══ DATA SHOWN
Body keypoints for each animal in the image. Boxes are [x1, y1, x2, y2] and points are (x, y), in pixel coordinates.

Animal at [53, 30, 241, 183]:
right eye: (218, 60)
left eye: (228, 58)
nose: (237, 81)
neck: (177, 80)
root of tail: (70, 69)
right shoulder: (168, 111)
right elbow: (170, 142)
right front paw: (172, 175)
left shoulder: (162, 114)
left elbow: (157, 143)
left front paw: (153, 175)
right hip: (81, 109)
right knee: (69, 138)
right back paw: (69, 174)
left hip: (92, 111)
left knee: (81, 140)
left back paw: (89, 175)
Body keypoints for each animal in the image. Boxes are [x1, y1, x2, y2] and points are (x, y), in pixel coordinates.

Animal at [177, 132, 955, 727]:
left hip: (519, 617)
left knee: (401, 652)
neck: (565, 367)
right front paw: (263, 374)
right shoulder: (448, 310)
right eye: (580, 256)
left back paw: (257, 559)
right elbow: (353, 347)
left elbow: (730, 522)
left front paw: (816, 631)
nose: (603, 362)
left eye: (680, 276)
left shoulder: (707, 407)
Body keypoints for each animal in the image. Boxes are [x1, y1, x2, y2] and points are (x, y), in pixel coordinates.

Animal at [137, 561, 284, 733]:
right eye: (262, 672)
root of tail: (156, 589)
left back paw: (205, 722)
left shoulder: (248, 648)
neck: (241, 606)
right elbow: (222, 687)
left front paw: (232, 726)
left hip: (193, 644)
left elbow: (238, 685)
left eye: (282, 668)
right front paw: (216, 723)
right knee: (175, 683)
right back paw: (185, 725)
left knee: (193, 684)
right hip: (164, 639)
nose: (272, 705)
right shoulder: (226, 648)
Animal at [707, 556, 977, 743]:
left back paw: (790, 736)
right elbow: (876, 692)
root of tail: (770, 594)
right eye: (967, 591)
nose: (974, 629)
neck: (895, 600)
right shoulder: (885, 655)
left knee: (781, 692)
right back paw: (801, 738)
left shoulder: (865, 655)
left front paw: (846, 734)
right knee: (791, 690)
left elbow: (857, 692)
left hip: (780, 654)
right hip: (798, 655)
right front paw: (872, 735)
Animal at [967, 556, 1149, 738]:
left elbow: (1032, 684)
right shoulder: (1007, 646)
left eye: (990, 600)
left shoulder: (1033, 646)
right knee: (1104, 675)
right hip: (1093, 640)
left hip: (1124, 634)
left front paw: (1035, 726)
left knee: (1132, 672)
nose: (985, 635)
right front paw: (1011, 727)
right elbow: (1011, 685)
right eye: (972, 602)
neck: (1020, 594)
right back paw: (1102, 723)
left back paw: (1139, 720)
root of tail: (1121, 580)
════
WHAT YOU HAVE TO DO:
Exactly reproduce the lines from the one containing "left elbow: (857, 692)" through the end of the records, and only those lines.

EXERCISE ANSWER:
left elbow: (857, 692)
left hip: (780, 654)
right hip: (798, 655)
right front paw: (872, 735)
Animal at [967, 556, 1149, 738]:
left elbow: (1032, 684)
right shoulder: (1007, 646)
left eye: (990, 600)
left shoulder: (1033, 646)
right knee: (1104, 675)
right hip: (1093, 640)
left hip: (1124, 634)
left front paw: (1035, 726)
left knee: (1132, 672)
nose: (985, 635)
right front paw: (1011, 727)
right elbow: (1011, 685)
right eye: (972, 602)
neck: (1020, 594)
right back paw: (1102, 723)
left back paw: (1139, 720)
root of tail: (1121, 580)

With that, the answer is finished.